FINALLY... i realized that the cylinder release was not full going to "closed" psotion with a soft close of the cylinder. SO i removed the thumb release, and noticed all the CRUD i missed cleaning from carrying under my shirt all summer. Yep. the issue with the pistol was MY fault. I removed the built up gunk and lubed the cylinder release. Now.. NO Problems again. I am again carrying this regularly. Just cleaning iit more thoroughly more often.

So that is my experience with 2 Taurus revolvers. No hear say. just my hands on. Personally, if i didnt have a S&W model .36 for a "back up" to my 605 (meaning i use the .36 if my 605 is down), i would probably get a model 85 for a back up. 

Has your wife shot the this revolver?
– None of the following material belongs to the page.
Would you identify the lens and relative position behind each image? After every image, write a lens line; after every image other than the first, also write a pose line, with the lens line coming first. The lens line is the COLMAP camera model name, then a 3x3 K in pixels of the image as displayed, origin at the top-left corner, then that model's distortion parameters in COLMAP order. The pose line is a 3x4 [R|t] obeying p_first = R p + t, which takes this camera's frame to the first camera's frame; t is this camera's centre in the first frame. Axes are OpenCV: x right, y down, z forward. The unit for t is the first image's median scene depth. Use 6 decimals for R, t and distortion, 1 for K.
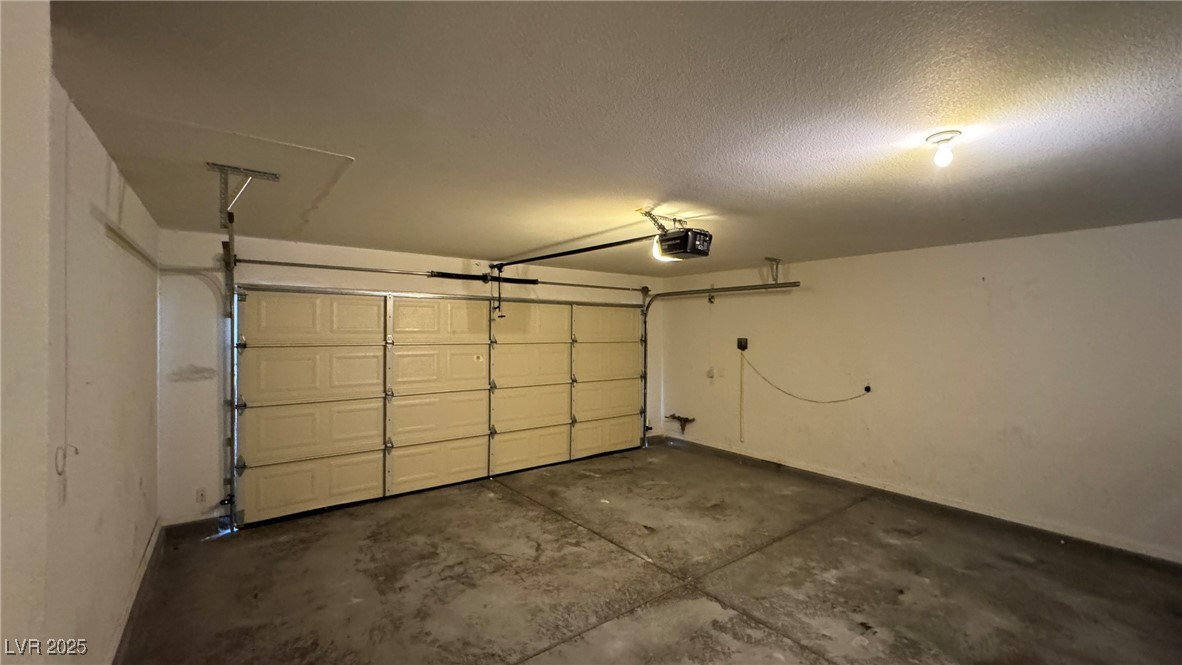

Just a thought.


----------



## Brevard13 (Nov 28, 2010)

No neither one has shot it. My friend text me this morning said he bought it didn't like it and wanted to sell if I knew anyone interested. So I figured what the hay. I won't be able to personally see the gun till Thursday. So I am not 100% sure I will buy it.


----------



## dosborn (Apr 17, 2009)

I had an older (early 90's) Taurus 85 that I traded away and regret it. It was scary accurate for the size and never gave me any trouble. I have been reading that the newer Taurus handguns have been more hit or miss, but that is not personal experience. Good luck.


----------